## [EXERCISE PROMPT]
Within the data that follows, set down exactly the lines from the one containing "nose: (1115, 657)" through the one containing "left knee: (928, 740)", both ends included.

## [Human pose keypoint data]
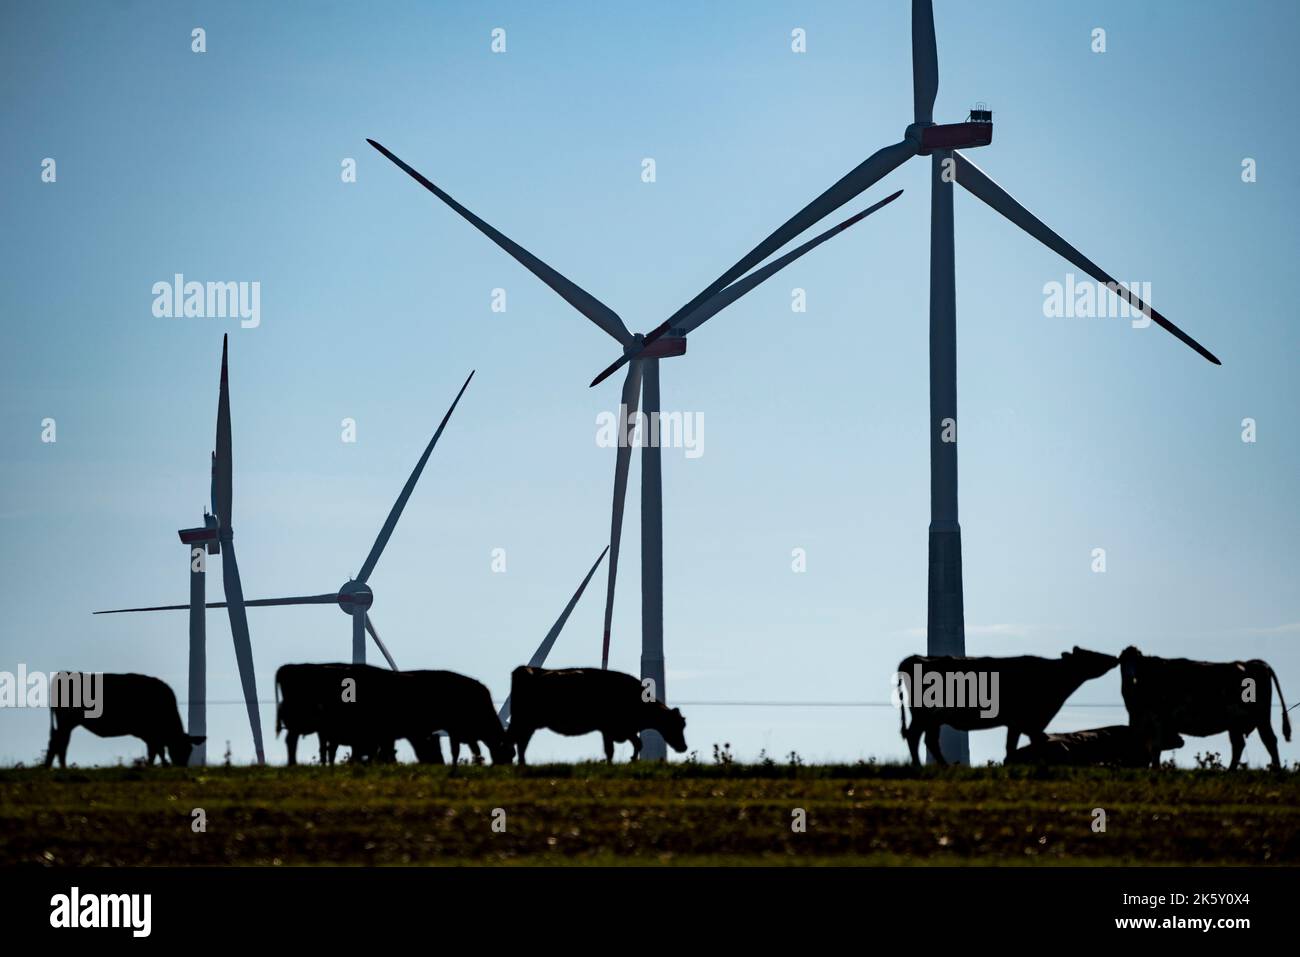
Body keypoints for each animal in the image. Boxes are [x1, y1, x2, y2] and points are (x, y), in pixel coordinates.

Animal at [44, 670, 202, 769]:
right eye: (180, 748)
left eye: (190, 750)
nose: (182, 766)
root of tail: (64, 673)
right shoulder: (151, 734)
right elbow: (157, 750)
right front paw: (159, 766)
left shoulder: (151, 735)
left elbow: (155, 751)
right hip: (67, 721)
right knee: (59, 742)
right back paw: (58, 767)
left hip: (66, 723)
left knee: (58, 742)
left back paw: (52, 766)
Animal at [506, 665, 691, 764]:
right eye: (675, 725)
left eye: (683, 725)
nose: (684, 747)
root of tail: (525, 669)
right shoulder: (611, 728)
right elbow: (612, 750)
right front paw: (616, 763)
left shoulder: (624, 730)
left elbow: (637, 744)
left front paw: (631, 759)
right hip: (523, 720)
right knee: (516, 740)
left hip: (528, 723)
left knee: (521, 742)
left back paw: (521, 763)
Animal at [894, 647, 1118, 764]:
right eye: (1090, 654)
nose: (1115, 657)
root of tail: (914, 658)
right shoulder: (1027, 721)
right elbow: (1036, 742)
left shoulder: (1018, 724)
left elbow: (1014, 746)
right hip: (925, 714)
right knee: (916, 737)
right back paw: (922, 766)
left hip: (932, 718)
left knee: (928, 740)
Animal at [1118, 642, 1289, 769]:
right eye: (1121, 663)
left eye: (1138, 663)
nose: (1131, 678)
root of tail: (1251, 663)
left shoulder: (1157, 719)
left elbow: (1155, 748)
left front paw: (1155, 769)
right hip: (1236, 723)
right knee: (1240, 745)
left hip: (1260, 717)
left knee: (1269, 740)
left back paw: (1276, 770)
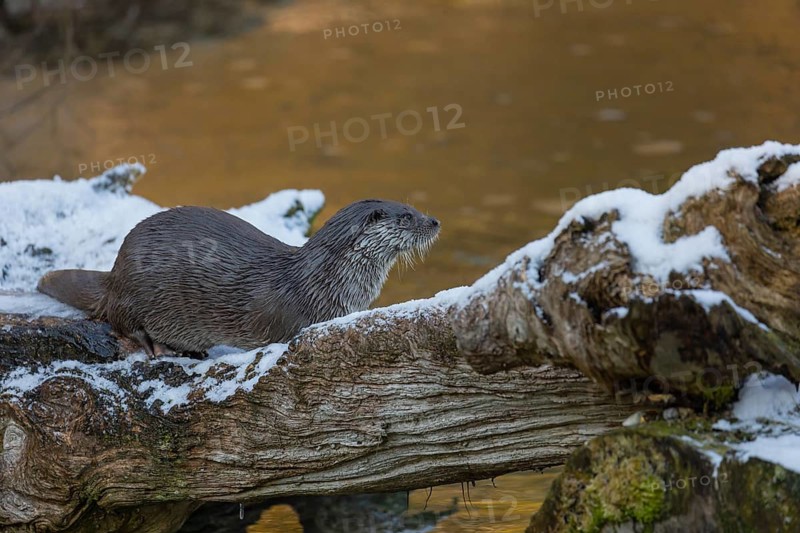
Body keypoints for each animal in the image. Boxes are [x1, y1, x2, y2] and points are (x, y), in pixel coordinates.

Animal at [38, 200, 440, 356]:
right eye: (406, 216)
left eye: (414, 208)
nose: (435, 220)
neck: (324, 281)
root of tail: (114, 273)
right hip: (135, 291)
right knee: (120, 322)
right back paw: (157, 345)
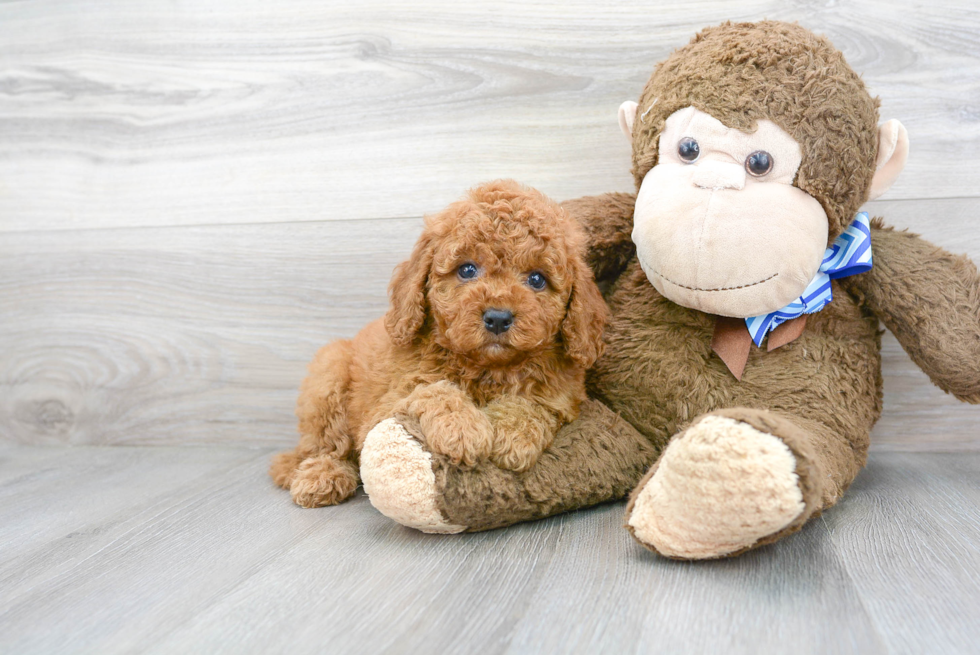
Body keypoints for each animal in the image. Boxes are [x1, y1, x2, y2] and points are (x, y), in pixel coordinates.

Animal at [268, 179, 604, 508]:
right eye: (467, 269)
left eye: (537, 279)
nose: (498, 318)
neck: (487, 369)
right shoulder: (380, 412)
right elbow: (430, 390)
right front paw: (462, 428)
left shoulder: (562, 396)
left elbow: (533, 401)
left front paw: (513, 434)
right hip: (329, 372)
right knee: (326, 446)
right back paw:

## [SOLUTION FOR THIS PROBLEM]
nose: (1115, 657)
root of tail: (914, 658)
right shoulder: (1027, 721)
right elbow: (1036, 742)
left shoulder: (1018, 724)
left elbow: (1014, 746)
right hip: (925, 714)
right knee: (916, 737)
right back paw: (922, 766)
left hip: (932, 718)
left knee: (928, 740)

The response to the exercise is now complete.